Uno de los problemas de la evolución de las sociedades es que cada generación tiene que aprender de nuevo, desde cero, todo lo que han aprendido las generaciones pasadas. Asuntos que parecían ya resueltos vuelven a salir a la luz.
Cada dos o tres generaciones regresa la fascinación por la violencia, el asesinato, la coacción política, la presión sobre los tibios y neutrales, un gusto por la guerra y las soluciones rápidas, la división del mundo en bandos irrenconciliables, la intolerancia hacia las ideas ajenas, las fórmulas fáciles que parecen capaces de arreglar el mundo en un momento.
Todas esas cosas de las que quedaron asqueadas las generaciones pasadas. Y lo peor del asunto es que, una vez rotos de nuevo los tabúes, cuesta volver atrás.
Al terminar la Primera Guerra Mundial, parecía que el mundo estaba tan horrorizado por la muerte y la violencia que aquella sería “la última de las guerras”. Como cuentan Stefan Zweig, Joseph Roth y otros espectadores de la época, apenas tres años después del conflicto todos parecían desear otra guerra y la violencia pronto se convertiría en el instrumento de los fascismos europeos, de los comunismos soviéticos, y de los nacionalismos en todo el mundo. Todos querían volver a zambullirse en la guerra, a pesar del horror que se acababa de vivir. La guerra llama a la guerra y la violencia llama a la violencia.

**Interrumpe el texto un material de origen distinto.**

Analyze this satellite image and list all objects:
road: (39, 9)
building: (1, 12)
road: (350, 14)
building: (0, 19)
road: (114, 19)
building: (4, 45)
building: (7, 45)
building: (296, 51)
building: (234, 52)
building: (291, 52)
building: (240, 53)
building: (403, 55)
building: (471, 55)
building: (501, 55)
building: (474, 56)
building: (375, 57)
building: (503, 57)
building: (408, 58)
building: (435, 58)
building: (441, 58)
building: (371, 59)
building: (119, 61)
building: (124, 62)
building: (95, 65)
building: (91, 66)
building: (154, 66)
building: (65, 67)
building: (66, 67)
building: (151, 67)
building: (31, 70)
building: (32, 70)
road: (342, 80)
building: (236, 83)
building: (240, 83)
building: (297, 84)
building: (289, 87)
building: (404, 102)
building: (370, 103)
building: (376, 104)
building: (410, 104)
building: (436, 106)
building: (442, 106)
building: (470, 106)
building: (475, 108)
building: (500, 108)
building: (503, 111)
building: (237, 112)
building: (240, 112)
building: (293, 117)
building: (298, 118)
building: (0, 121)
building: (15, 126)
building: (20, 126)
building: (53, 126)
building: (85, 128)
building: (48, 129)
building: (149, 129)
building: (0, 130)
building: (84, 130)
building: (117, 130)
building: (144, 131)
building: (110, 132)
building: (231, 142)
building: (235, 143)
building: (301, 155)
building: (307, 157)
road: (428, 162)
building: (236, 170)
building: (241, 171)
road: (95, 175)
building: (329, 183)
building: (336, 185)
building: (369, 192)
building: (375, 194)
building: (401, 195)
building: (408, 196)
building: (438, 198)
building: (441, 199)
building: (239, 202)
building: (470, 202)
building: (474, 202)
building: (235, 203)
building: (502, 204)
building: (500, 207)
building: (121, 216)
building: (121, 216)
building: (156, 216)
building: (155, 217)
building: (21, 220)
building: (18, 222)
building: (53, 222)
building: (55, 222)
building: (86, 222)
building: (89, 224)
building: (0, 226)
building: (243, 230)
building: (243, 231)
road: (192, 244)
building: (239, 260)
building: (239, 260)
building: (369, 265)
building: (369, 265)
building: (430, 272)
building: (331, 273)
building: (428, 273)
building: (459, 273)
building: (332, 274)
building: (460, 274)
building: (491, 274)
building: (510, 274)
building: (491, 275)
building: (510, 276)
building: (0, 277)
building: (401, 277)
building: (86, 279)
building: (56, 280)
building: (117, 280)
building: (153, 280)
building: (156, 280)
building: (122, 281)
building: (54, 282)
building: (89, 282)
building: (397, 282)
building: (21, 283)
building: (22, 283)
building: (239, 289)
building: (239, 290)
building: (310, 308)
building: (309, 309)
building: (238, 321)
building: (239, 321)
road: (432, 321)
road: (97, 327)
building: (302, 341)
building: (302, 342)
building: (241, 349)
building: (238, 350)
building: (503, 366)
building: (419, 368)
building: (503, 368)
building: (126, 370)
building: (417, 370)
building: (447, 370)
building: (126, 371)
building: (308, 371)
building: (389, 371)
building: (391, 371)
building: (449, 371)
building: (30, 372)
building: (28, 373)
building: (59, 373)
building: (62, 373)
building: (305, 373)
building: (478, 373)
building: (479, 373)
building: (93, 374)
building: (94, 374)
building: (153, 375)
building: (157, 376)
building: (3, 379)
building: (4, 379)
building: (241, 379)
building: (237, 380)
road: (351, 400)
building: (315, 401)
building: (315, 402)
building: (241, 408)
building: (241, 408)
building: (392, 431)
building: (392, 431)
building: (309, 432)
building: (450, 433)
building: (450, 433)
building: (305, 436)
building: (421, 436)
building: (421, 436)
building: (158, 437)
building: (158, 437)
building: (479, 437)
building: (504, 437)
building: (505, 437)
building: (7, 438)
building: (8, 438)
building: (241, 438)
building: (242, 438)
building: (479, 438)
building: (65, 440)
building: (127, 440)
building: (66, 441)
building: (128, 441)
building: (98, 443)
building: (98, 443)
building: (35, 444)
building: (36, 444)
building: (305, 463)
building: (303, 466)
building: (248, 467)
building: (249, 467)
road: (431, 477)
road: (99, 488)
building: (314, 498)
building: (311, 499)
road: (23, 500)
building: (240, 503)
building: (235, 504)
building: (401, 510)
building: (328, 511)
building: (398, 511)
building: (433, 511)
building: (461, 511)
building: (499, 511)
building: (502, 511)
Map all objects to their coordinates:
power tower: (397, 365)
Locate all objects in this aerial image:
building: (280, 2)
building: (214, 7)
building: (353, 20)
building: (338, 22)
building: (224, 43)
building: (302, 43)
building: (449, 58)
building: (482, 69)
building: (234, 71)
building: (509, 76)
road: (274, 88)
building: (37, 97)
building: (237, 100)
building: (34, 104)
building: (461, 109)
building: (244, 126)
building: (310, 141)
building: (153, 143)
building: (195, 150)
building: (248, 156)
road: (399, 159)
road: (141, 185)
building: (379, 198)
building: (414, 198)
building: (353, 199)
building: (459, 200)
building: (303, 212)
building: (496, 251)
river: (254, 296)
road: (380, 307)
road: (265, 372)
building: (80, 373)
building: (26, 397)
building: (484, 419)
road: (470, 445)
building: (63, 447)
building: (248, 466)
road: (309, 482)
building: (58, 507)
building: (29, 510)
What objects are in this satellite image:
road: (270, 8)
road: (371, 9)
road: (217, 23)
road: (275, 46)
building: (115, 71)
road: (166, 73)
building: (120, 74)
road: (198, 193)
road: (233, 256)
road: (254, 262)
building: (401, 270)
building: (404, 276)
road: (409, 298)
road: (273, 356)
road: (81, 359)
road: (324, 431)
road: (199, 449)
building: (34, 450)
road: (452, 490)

Ahora, una vez que habíamos llegado a la conclusión de que nada se podía conseguir por medios violentos, parece que cada vez somos menos los que seguimos pensando así. Tendrán que pasar quince o veinte años para que muchos vuelvan a darse cuenta de que de nada sirve la violencia y la guerra y que la única manera de construir una sociedad medianamente justa es poniéndonos de acuerdo con quienes piensan de diferente manera que nosotros.
Espero que cuando eso suceda, esta nueva racha de soluciones fáciles no se nos haya llevado a todos por delante. Pero la verdad es que en el momento presente soy bastante pesimista.